- **Problem statement**:
Reproduce the entries from the first line up to and including the line with "0.008232, -0.345043, 0.762772]]", replacing "camera" with "view" and leaving everything else unchanged. Omit the pictures from your answer.

- **Recorded information**:
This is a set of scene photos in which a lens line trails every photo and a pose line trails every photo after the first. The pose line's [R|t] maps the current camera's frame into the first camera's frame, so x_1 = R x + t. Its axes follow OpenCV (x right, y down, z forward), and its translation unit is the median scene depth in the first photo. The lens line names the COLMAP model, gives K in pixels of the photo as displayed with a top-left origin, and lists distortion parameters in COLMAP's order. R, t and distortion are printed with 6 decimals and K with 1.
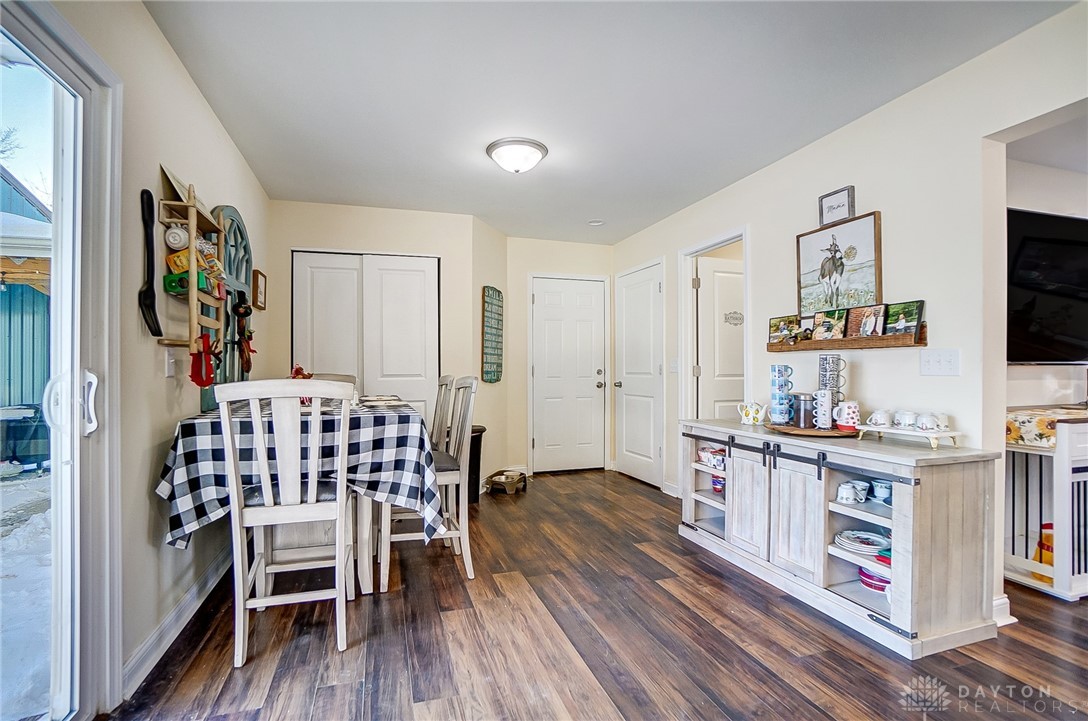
lens RADIAL K [[487.9, 0, 528.8], [0, 487.9, 367.8], [0, 0, 1]] dist [-0.052819, 0.018382]
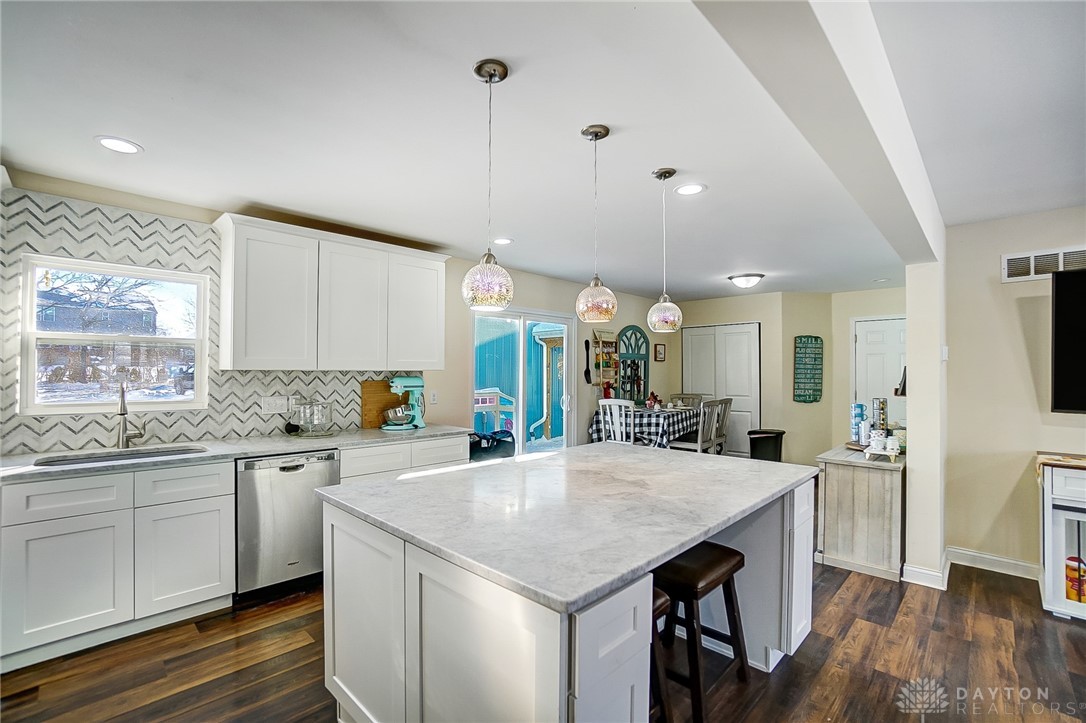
lens RADIAL K [[487.0, 0, 527.8], [0, 487.0, 368.8], [0, 0, 1]] dist [-0.052819, 0.018382]
pose [[0.473217, -0.001620, -0.880945, 1.668568], [-0.003161, 0.999989, -0.003537, -0.132433], [0.880940, 0.004458, 0.473206, -0.815118]]
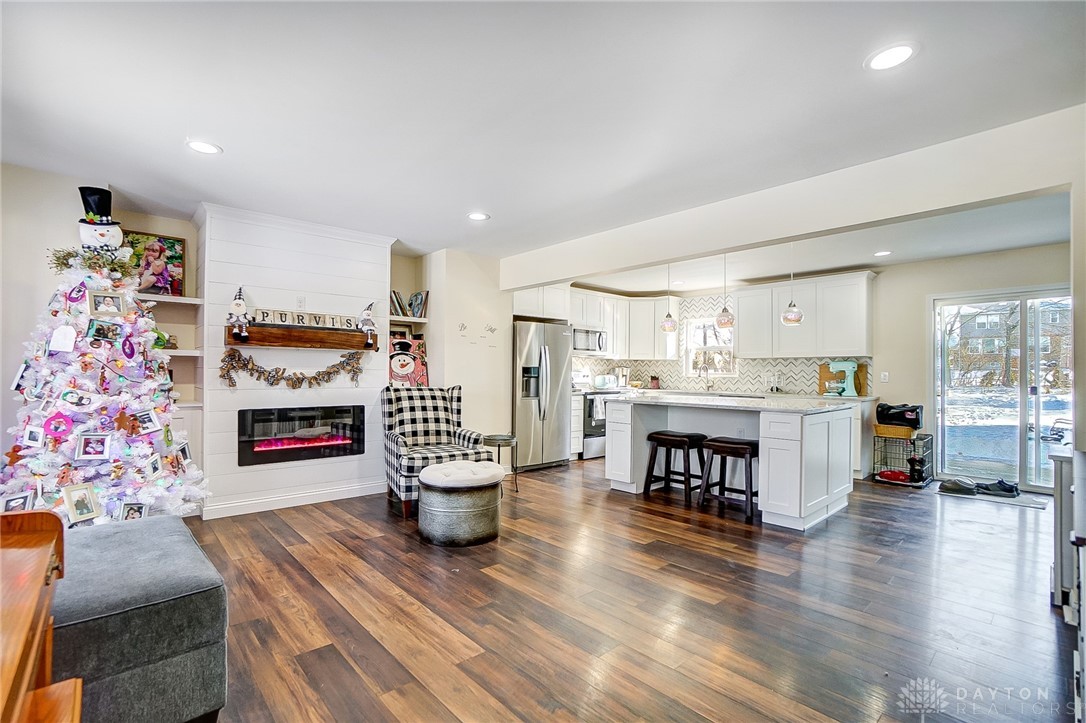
lens RADIAL K [[493.1, 0, 526.0], [0, 493.1, 369.7], [0, 0, 1]] dist [-0.062296, 0.020573]
pose [[-0.911508, -0.008160, -0.411201, 2.562653], [-0.005556, 0.999956, -0.007528, -0.026805], [0.411244, -0.004577, -0.911514, 1.436202]]
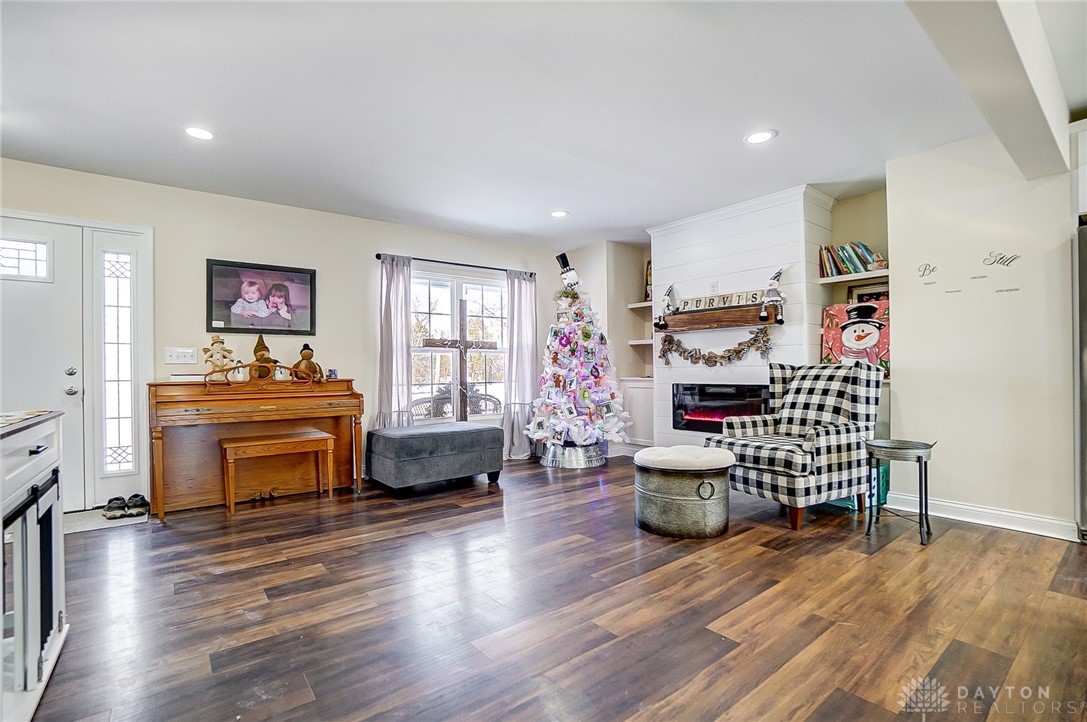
lens RADIAL K [[493.6, 0, 526.5], [0, 493.6, 369.2], [0, 0, 1]] dist [-0.062296, 0.020573]
pose [[-0.345006, 0.005652, 0.938584, 0.839833], [0.009677, 0.999950, -0.002465, 0.050073], [-0.938551, 0.008232, -0.345043, 0.762772]]
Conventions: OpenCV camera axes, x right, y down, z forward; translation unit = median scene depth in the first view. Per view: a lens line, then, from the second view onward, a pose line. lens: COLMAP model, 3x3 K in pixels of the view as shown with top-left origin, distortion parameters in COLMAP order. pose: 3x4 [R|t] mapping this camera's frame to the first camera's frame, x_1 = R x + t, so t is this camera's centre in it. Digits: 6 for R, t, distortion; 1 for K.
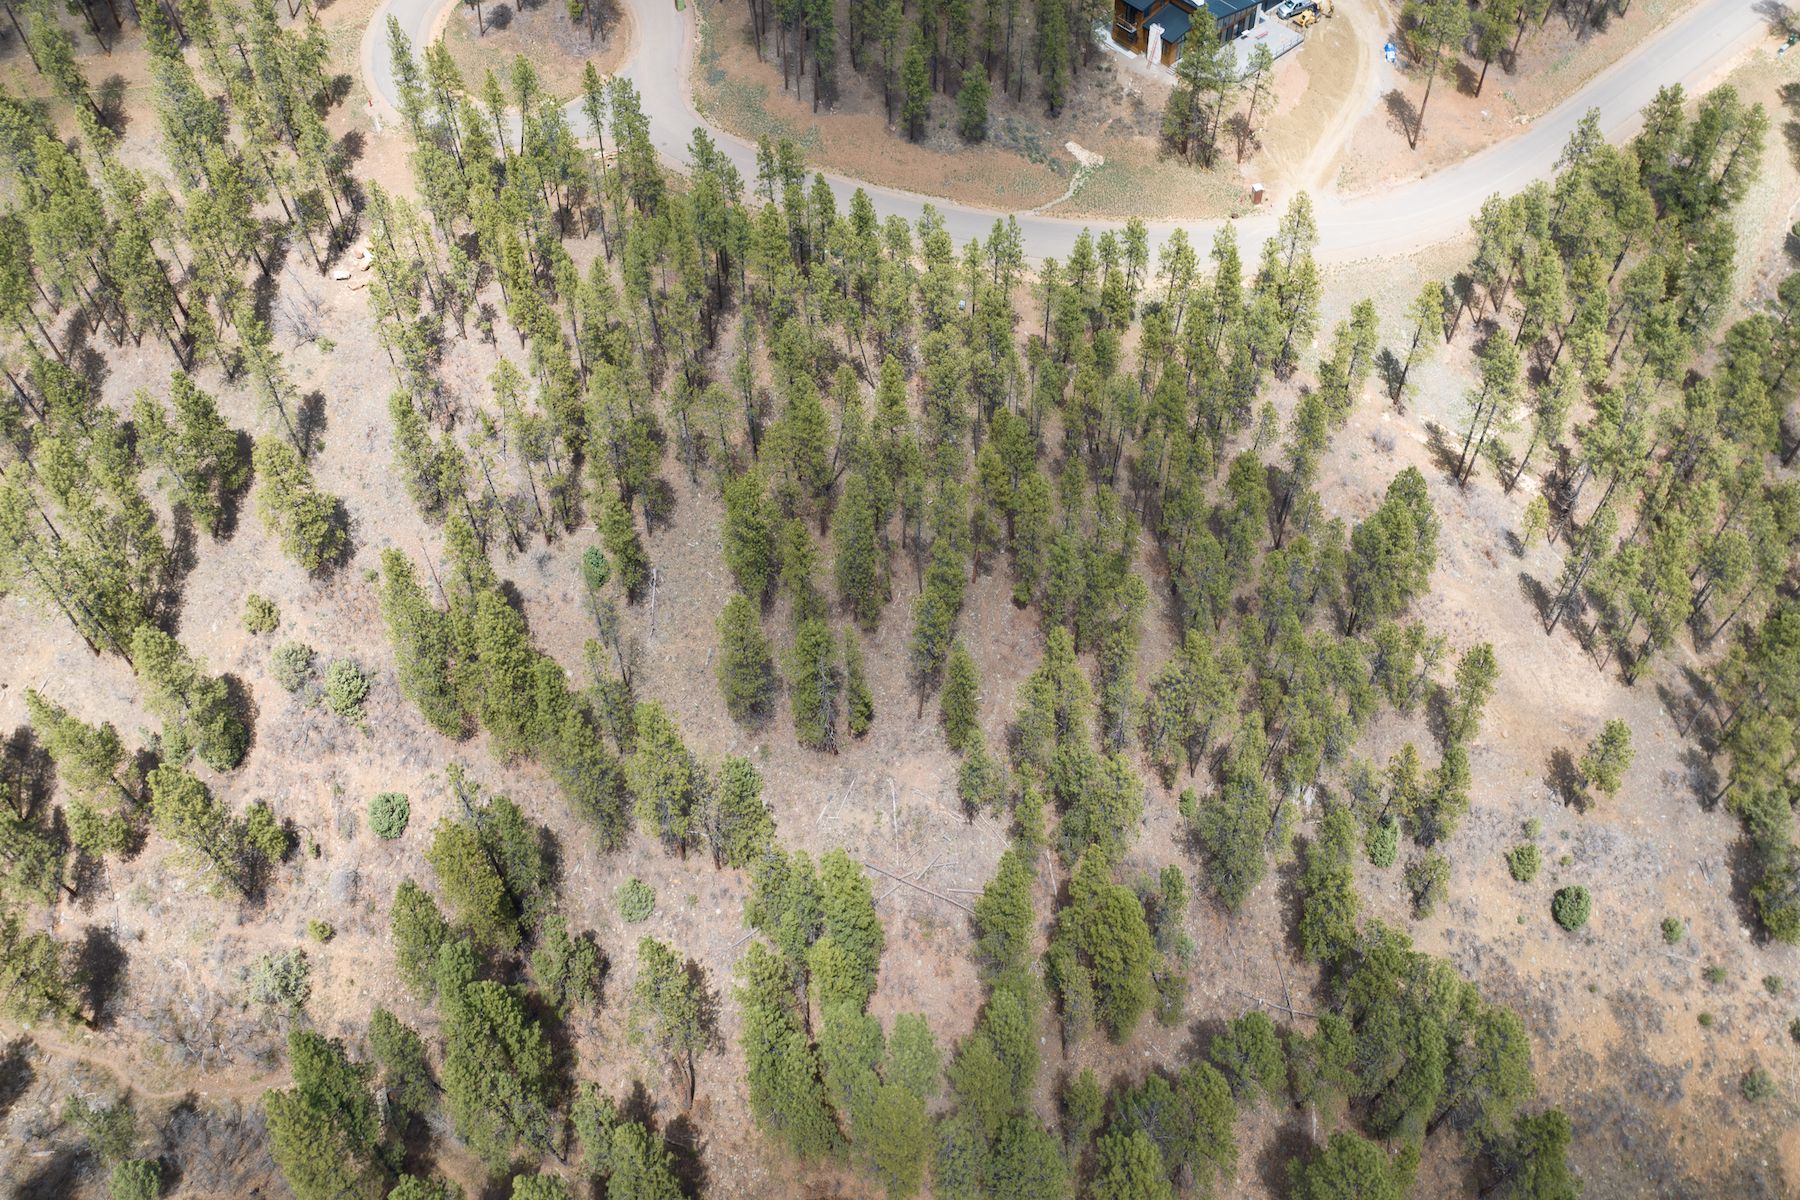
lens RADIAL K [[1278.1, 0, 894.5], [0, 1278.1, 490.9], [0, 0, 1]] dist [-0.061349, 0.057225]
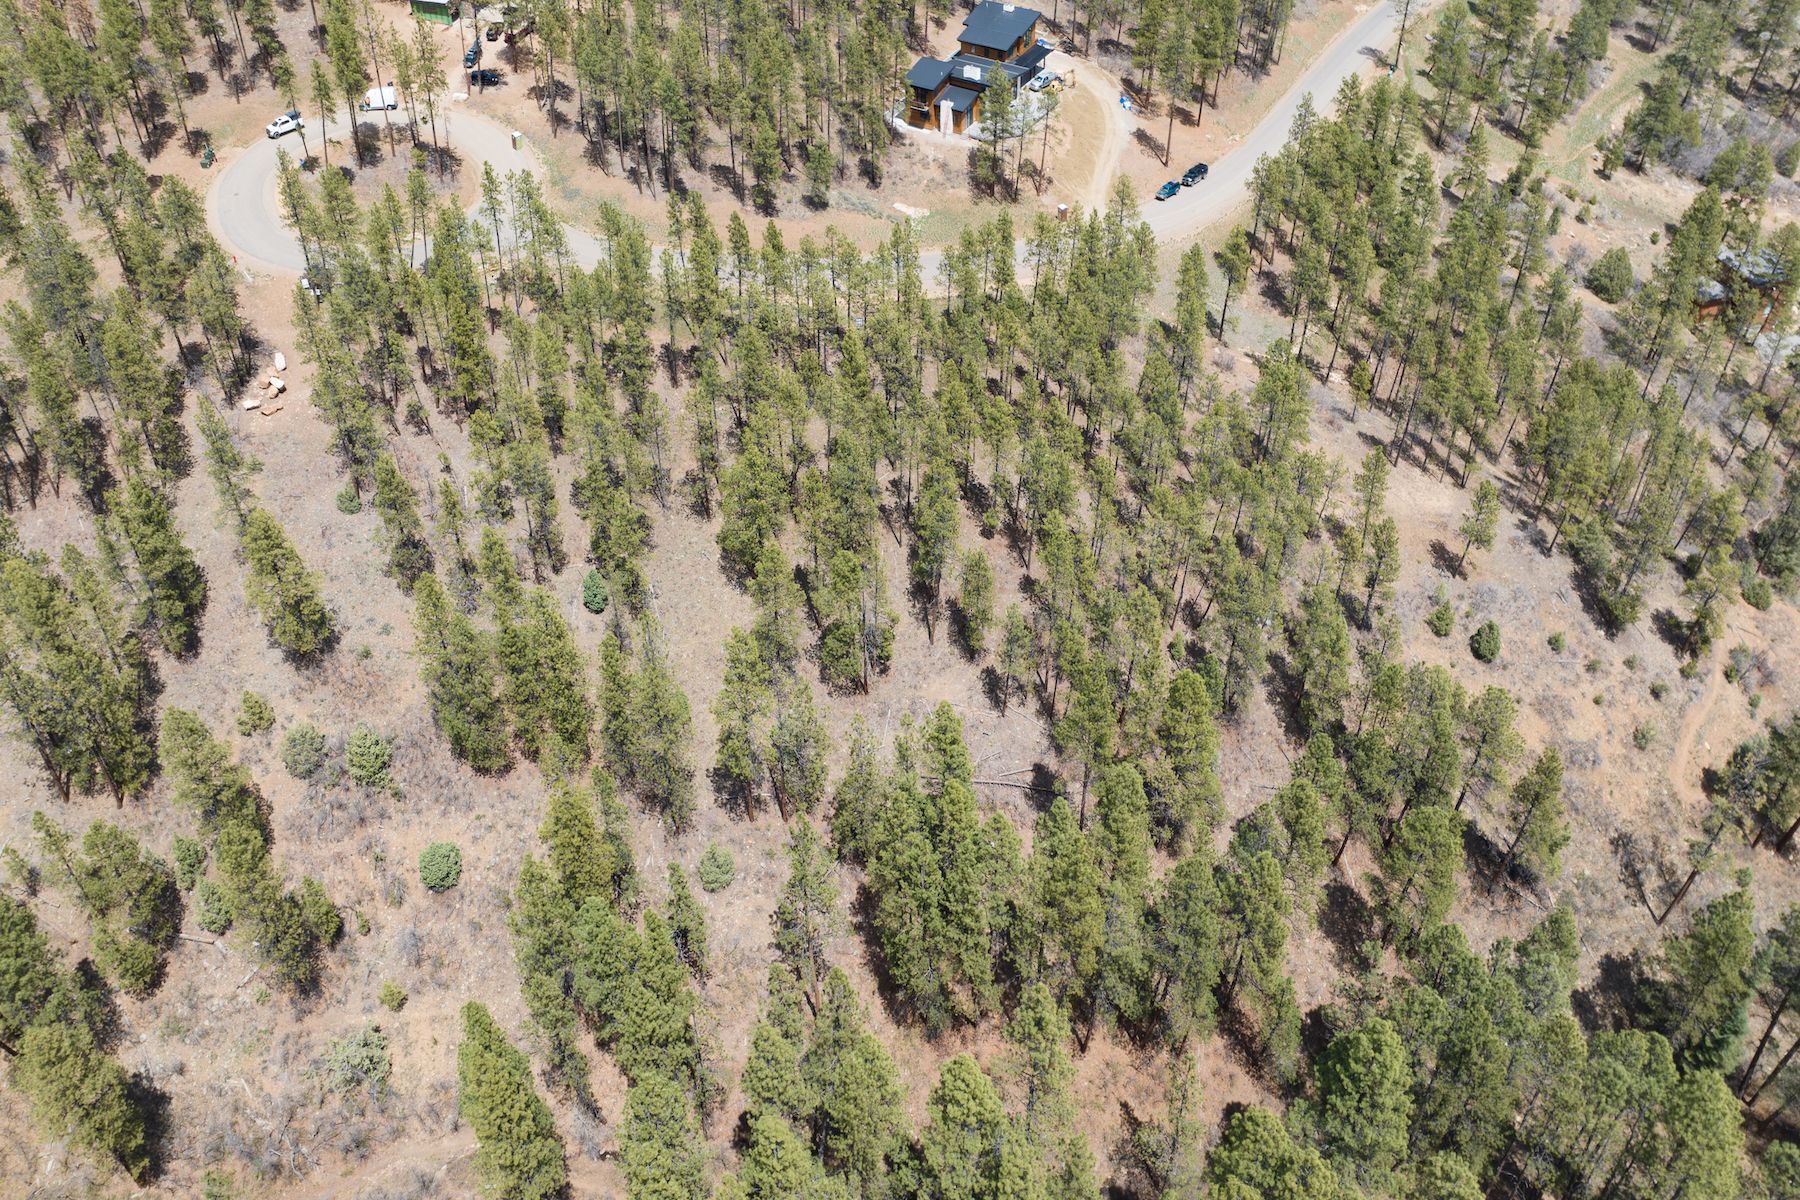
lens RADIAL K [[1278.1, 0, 894.5], [0, 1278.1, 490.9], [0, 0, 1]] dist [-0.061349, 0.057225]
pose [[0.951818, -0.177040, 0.250399, -0.252205], [0.219308, 0.963701, -0.152267, 0.198181], [-0.214352, 0.199845, 0.956094, -0.090617]]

- **Expected output**:
This is a set of scene photos in which a lens line trails every photo and a pose line trails every photo after the first. The pose line's [R|t] maps the current view's frame into the first view's frame, so x_1 = R x + t. Its axes follow OpenCV (x right, y down, z forward), and its translation unit is the median scene depth in the first photo. The lens line names the COLMAP model, gives K in pixels of the photo as displayed with a top-left origin, and lists distortion parameters in COLMAP's order. R, t and distortion are printed with 6 decimals and K with 1.
lens RADIAL K [[487.9, 0, 528.8], [0, 487.9, 367.8], [0, 0, 1]] dist [-0.052819, 0.018382]
lens RADIAL K [[487.0, 0, 527.8], [0, 487.0, 368.8], [0, 0, 1]] dist [-0.052819, 0.018382]
pose [[0.473217, -0.001620, -0.880945, 1.668568], [-0.003161, 0.999989, -0.003537, -0.132433], [0.880940, 0.004458, 0.473206, -0.815118]]
lens RADIAL K [[493.1, 0, 526.0], [0, 493.1, 369.7], [0, 0, 1]] dist [-0.062296, 0.020573]
pose [[-0.911508, -0.008160, -0.411201, 2.562653], [-0.005556, 0.999956, -0.007528, -0.026805], [0.411244, -0.004577, -0.911514, 1.436202]]
lens RADIAL K [[493.6, 0, 526.5], [0, 493.6, 369.2], [0, 0, 1]] dist [-0.062296, 0.020573]
pose [[-0.345006, 0.005652, 0.938584, 0.839833], [0.009677, 0.999950, -0.002465, 0.050073], [-0.938551, 0.008232, -0.345043, 0.762772]]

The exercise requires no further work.